BEGIN RECORDS FOR THE TASK

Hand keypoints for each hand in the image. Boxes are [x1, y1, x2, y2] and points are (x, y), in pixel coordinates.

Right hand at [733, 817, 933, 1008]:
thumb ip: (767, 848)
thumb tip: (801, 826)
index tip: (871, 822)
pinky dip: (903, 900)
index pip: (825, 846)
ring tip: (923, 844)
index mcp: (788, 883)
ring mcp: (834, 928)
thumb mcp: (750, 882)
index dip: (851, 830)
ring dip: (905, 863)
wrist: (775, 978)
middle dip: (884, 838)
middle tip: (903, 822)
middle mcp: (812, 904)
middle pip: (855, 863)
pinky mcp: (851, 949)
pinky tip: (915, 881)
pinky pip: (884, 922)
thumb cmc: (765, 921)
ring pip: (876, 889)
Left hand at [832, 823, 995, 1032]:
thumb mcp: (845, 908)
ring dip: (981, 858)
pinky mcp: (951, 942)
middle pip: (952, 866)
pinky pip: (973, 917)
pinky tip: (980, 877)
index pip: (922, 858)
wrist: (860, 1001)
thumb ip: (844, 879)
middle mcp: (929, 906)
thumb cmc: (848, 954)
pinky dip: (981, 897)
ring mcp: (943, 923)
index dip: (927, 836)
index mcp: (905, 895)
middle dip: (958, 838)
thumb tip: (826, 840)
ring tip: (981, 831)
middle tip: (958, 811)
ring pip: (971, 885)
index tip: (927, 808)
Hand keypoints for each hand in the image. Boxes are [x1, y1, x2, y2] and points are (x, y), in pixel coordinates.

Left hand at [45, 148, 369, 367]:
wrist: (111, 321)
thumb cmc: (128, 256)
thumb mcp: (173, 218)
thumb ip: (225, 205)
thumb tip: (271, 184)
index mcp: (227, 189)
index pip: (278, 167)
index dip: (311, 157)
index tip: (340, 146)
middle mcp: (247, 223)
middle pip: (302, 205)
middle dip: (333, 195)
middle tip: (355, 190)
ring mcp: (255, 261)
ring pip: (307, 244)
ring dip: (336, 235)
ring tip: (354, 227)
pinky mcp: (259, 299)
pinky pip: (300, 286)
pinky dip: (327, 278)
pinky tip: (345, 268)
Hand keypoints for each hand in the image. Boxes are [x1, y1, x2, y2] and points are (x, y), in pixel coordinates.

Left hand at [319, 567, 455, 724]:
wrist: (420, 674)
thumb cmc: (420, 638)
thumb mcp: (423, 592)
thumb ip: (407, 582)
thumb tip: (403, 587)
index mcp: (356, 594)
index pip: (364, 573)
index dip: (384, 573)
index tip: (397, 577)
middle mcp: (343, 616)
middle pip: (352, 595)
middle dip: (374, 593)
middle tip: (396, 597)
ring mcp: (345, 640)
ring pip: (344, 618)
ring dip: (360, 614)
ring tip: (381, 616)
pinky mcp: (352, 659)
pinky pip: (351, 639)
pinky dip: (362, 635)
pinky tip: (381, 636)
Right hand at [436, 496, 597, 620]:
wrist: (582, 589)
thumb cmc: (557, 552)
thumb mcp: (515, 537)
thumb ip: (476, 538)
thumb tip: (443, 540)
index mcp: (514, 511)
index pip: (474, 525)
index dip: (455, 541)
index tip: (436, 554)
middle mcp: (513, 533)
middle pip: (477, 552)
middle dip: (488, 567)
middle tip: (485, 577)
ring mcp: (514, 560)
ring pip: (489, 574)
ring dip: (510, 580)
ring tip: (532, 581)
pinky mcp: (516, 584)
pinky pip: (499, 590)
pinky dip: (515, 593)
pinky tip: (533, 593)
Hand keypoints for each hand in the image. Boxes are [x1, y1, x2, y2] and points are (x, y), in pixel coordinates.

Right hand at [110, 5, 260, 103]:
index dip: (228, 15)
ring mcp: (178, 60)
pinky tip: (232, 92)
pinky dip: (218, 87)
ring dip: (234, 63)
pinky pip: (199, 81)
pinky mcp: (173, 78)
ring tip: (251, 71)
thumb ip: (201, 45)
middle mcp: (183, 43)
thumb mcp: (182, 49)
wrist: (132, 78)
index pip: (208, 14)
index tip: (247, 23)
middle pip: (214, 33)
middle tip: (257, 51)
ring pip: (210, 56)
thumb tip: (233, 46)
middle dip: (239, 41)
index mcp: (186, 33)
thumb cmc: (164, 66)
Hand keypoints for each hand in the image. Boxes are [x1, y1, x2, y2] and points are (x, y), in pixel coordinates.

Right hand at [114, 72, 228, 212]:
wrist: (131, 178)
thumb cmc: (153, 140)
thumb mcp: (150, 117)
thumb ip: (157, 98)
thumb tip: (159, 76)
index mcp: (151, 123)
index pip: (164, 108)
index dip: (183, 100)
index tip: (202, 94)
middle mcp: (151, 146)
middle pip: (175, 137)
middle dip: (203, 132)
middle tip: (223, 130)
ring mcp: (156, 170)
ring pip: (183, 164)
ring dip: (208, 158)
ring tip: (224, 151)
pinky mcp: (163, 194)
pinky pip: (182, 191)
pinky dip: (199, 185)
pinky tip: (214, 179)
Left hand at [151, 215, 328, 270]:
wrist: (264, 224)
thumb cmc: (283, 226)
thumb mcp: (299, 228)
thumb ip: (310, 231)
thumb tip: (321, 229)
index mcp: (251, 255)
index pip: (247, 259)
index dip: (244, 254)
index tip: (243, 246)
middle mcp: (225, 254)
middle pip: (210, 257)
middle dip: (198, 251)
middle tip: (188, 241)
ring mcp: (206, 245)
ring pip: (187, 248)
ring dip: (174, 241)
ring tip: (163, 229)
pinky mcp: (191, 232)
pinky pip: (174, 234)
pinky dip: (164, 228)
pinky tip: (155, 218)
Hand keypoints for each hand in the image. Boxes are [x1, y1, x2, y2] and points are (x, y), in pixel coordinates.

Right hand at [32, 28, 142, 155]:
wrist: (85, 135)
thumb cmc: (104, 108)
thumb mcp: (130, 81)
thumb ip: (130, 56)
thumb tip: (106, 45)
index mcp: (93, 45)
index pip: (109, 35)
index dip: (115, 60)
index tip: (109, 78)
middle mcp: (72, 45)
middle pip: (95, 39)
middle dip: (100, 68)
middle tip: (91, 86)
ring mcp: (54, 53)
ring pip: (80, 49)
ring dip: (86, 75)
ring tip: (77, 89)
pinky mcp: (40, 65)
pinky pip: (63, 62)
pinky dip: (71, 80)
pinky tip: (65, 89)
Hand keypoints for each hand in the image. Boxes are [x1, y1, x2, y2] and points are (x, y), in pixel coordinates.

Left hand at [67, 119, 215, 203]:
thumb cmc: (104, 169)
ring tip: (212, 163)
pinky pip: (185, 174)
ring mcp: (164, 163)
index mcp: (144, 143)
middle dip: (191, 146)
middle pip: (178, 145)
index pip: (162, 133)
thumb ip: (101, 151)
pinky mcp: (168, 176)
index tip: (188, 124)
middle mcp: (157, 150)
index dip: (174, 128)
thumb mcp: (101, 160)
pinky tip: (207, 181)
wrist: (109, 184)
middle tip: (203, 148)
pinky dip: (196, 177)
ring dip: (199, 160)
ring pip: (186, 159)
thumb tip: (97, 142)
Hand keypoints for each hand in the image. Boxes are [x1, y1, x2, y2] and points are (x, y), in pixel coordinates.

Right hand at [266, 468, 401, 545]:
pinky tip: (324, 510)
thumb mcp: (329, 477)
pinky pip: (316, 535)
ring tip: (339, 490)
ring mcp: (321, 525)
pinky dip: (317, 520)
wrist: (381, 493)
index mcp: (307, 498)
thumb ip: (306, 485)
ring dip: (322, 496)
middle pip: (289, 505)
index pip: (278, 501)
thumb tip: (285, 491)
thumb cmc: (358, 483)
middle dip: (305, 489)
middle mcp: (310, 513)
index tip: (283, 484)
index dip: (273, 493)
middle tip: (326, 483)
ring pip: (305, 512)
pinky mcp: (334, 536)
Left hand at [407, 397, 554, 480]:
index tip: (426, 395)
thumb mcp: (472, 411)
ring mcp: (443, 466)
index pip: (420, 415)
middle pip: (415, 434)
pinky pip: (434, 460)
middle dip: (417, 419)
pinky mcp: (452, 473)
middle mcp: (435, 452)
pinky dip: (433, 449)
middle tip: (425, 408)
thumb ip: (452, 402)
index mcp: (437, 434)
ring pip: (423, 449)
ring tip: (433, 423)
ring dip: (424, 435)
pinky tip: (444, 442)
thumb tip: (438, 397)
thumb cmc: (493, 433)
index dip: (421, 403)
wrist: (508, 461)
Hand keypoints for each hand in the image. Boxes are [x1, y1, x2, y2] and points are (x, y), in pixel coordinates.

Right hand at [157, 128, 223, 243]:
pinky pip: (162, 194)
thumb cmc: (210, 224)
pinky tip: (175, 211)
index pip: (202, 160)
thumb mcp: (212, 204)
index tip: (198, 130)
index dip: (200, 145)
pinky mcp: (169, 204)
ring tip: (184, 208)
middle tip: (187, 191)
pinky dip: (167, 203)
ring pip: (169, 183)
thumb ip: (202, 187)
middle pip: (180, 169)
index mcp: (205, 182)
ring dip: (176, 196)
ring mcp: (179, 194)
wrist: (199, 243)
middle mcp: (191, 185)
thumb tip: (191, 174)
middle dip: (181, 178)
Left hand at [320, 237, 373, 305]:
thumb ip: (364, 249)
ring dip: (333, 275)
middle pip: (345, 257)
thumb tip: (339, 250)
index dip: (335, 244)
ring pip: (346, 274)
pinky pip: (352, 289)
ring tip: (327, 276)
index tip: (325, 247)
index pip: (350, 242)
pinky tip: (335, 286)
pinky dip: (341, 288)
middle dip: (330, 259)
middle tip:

END RECORDS FOR THE TASK

TASK: Reproduce only the lines above spanning from the line containing "ring tip: (224, 151)" through the line containing "thumb tip: (106, 45)", word for word.

FINISHED EXERCISE:
ring tip: (224, 151)
pinky mcp: (163, 194)
pinky pip: (182, 191)
pinky dip: (199, 185)
pinky tip: (214, 179)
Left hand at [151, 215, 328, 270]:
wrist: (264, 224)
thumb cmc: (283, 226)
thumb mcp: (299, 228)
thumb ip: (310, 231)
thumb tip: (321, 229)
index mcp: (251, 255)
index pip: (247, 259)
index dip: (244, 254)
index tip: (243, 246)
middle mcp: (225, 254)
middle pip: (210, 257)
middle dip: (198, 251)
middle tip: (188, 241)
ring mcp: (206, 245)
ring pip: (187, 248)
ring dip: (174, 241)
ring tip: (163, 229)
pinky mcp: (191, 232)
pinky pip: (174, 234)
pinky dip: (164, 228)
pinky tip: (155, 218)
Hand keypoints for each hand in the image. Boxes are [x1, y1, x2, y2] and points are (x, y), in pixel coordinates.

Right hand at [32, 28, 142, 155]:
wrist: (85, 135)
thumb cmc: (104, 108)
thumb mcp: (130, 81)
thumb ip: (130, 56)
thumb tip: (106, 45)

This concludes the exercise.